Past setups

Recently I’ve been perusing my photo archives trying to put together a series of snaps I took when I still lived alone in my flat near Milan, Italy. I stayed there from 2001 to 2005, and whenever I stumble upon some photos taken there, I’m always assaulted by a mix of good and bad memories from that personal era. The flat was in an old building (alas, old here just means old, not historic), and it had been my grandparents’ home for 20 years when I moved in, so a lot of furniture was already there. But I soon rearranged the space to fit my needs, and in the end that flat wasn’t so bad. In retrospective, I think that what I liked most of it was its size: two people could live there comfortably, and since I was alone I could take advantage of the space. What was my grandparents’ living-room, for instance, immediately became my studio. The little storeroom became essentially the place where I kept my vintage Macs and peripherals. And so on.

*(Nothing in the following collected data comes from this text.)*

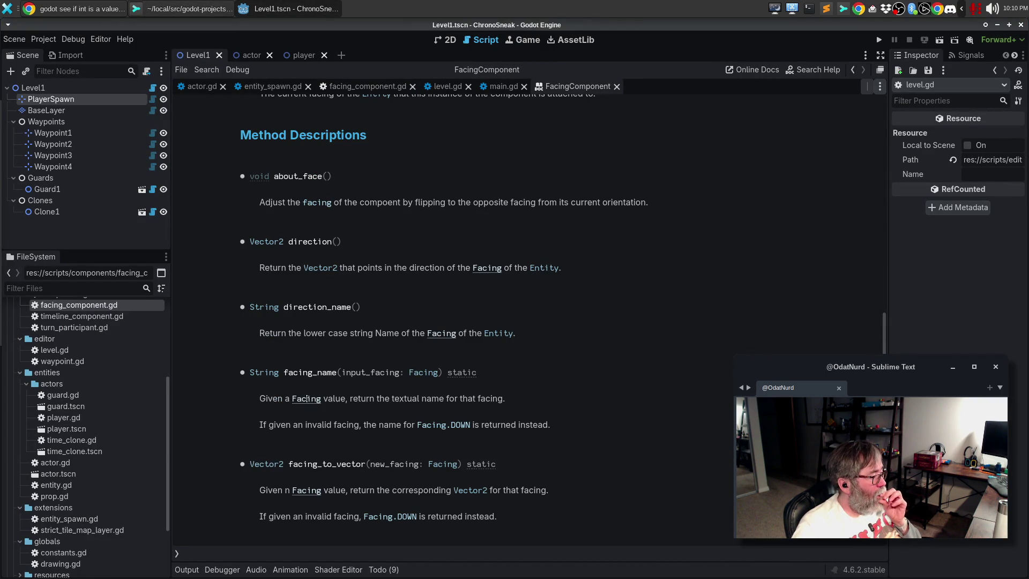
# - Read through FacingComponent's method descriptions, then switch to the chrono-sneak repository in Sublime Merge
pyautogui.scroll(5, 409, 368)
pyautogui.scroll(-4, 418, 364)
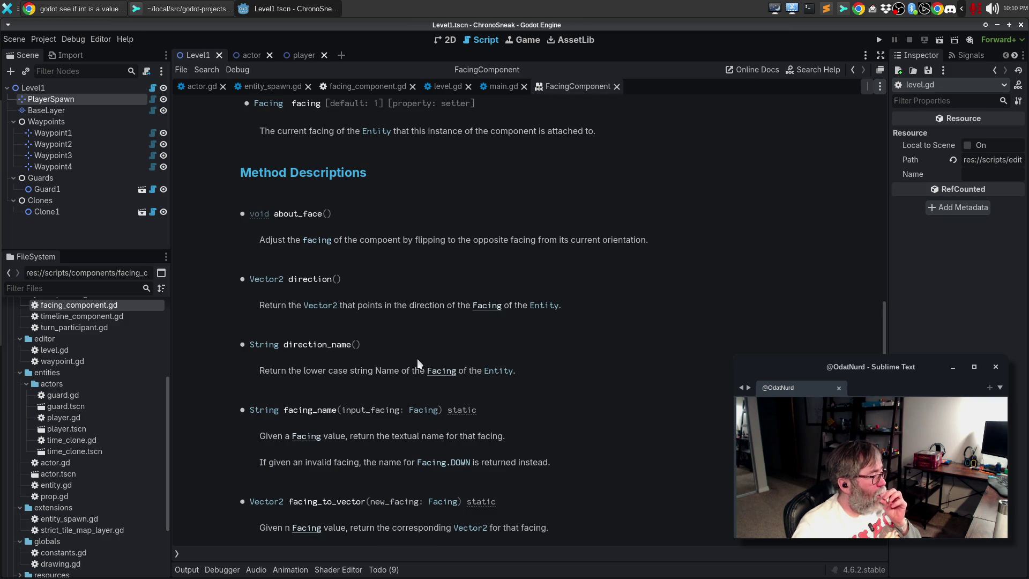
pyautogui.scroll(-3, 417, 364)
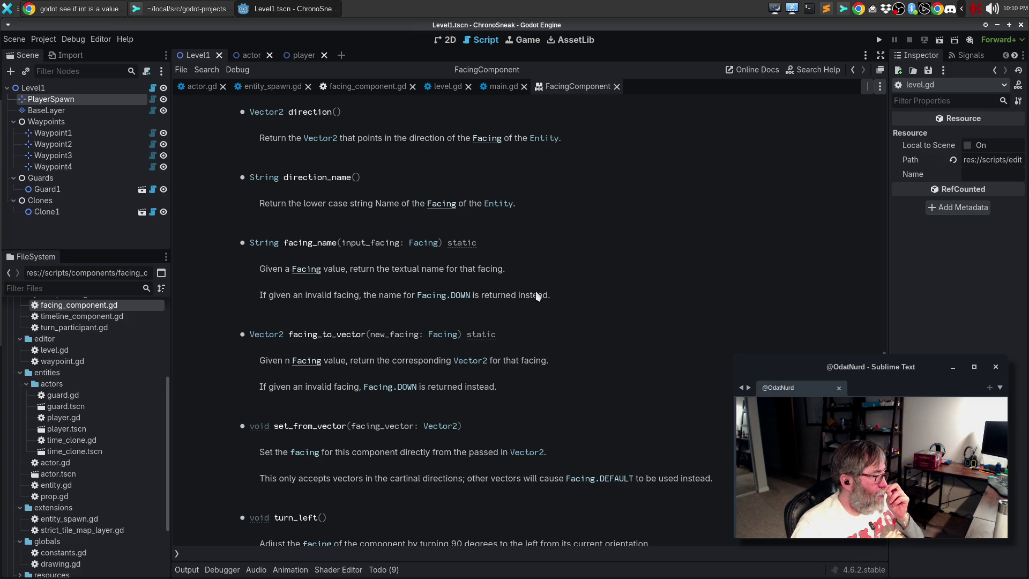
pyautogui.scroll(-3, 537, 296)
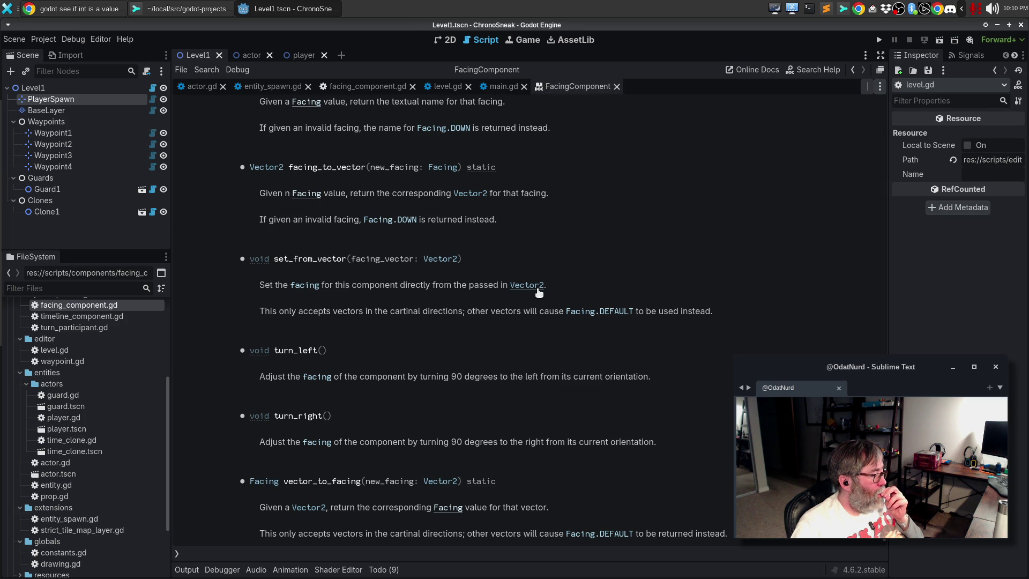
pyautogui.scroll(20, 539, 292)
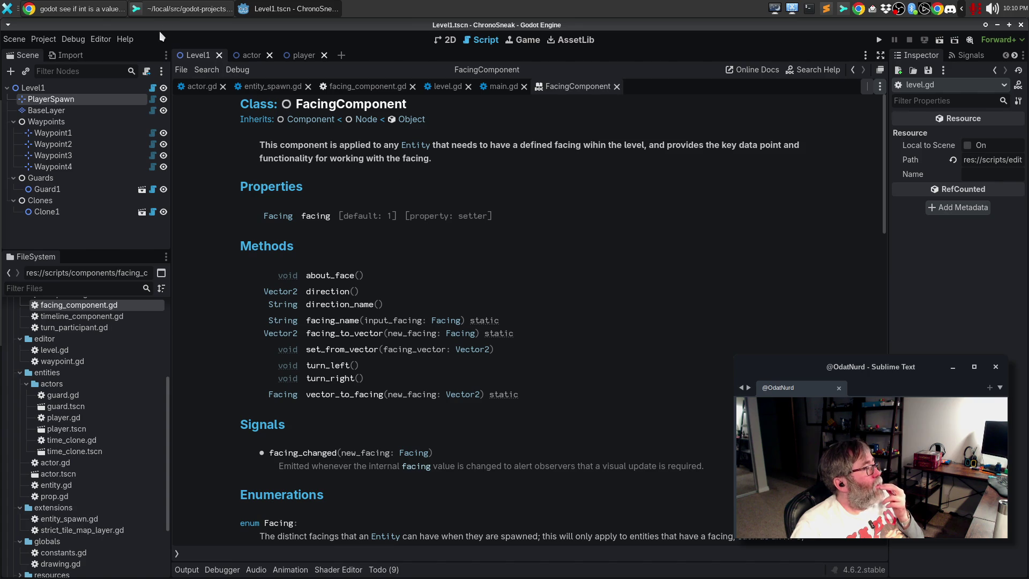
pyautogui.click(130, 7)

As I was unearthing some photos from my archives, I was pleasantly surprised in finding some pictures I didn’t remember too well. When I lived at the old flat, I rearranged my desks and changed my Mac setup a few times, and some of those photos faithfully portray those changes. I’ve selected a few shots I wanted to share. At the time I had a small Nikon Coolpix 885 that got damaged by water, so the quality of these shots isn’t that great. Still, fond memories.


iMac G3 blueberry
My beloved iMac G3/350 blueberry, with matching Iomega Zip 100 drive and CD-RW burner.


iBook G3/466 Graphite
And in this photo you can see the rest of the desk, with the then-new iBook G3/466 FireWire.


Other vintage Macs
In this photo, taken at another time, you can see what was behind my main desk. In the smaller desk I had my Quadra 700 set up. In this photo I was connecting the recently acquired PowerBook 5300 to the Quadra to copy my personal documents and have them on the go. (All those flowery cushions belonged to my grandparents, by the way).



The morning after
This rather dark picture was taken one early morning a few days after my blueberry iMac G3 met an untimely demise. The two desks were now arranged in a back-to-back configuration. In that big FireWire enclosure near the iBook was the iMac's 6.4 GB internal hard drive.


2004 – March

iBook and PowerBook at night
In March 2004 my desks' arrangement had changed again as more vintage Macs were acquired. An L-shaped arrangement was preferred. Here's a shot of the main workspace, with the iBook G3 as the main machine and the PowerBook 5300 as its sidekick. The number of external drives also increased, to accommodate the increasing growth of my archives and, of course, for backup purposes.


The studio at night
And here's a photo of the whole setup in all its mess... er, splendor. On the secondary desk on the back, you'll notice a Colour Classic and a 14-inch Apple Colour Monitor, and that half-hidden tower in the shadow on the right is a Quadra 950. At the time the 14-inch monitor and the keyboard were connected to the Quadra. (Apologies for the photo quality: I had to sharpen it and lighten the exposure because it was too murky otherwise.)


2004 – October

A studio full of Macs
In July 2004 I purchased my PowerBook G4 12", and I needed to expand and reconfigure my setup. This photo was taken in late October, and of all my setups this is probably the one with the most active Macs in it. Starting from the foreground you can see a PowerBook Duo 280c, a PowerBook 5300, the aforementioned PowerBook G4, an iBook G3, a Quadra 950, and a Colour Classic. Beneath the 14-inch monitor now was the DuoDock. Monitor and keyboard were shared between the Quadra and the Duo (when docked). Hidden behind the Colour Classic was also a Power Macintosh 9500 that I'd just acquired at the time, waiting to be added to the home network. It ended up replacing the Quadra 950.


All the Macs you see in this last photo are still in operation today, but since my home office here in Valencia is smaller, some of them are stashed away or in other rooms, and are summoned on a need-to-use basis. The only piece of hardware that didn’t survive, sadly, is the DuoDock – its power supply was fried during a bad thunderstorm. Too bad I can’t dock the Duo anymore: it was, indeed, a handy workstation.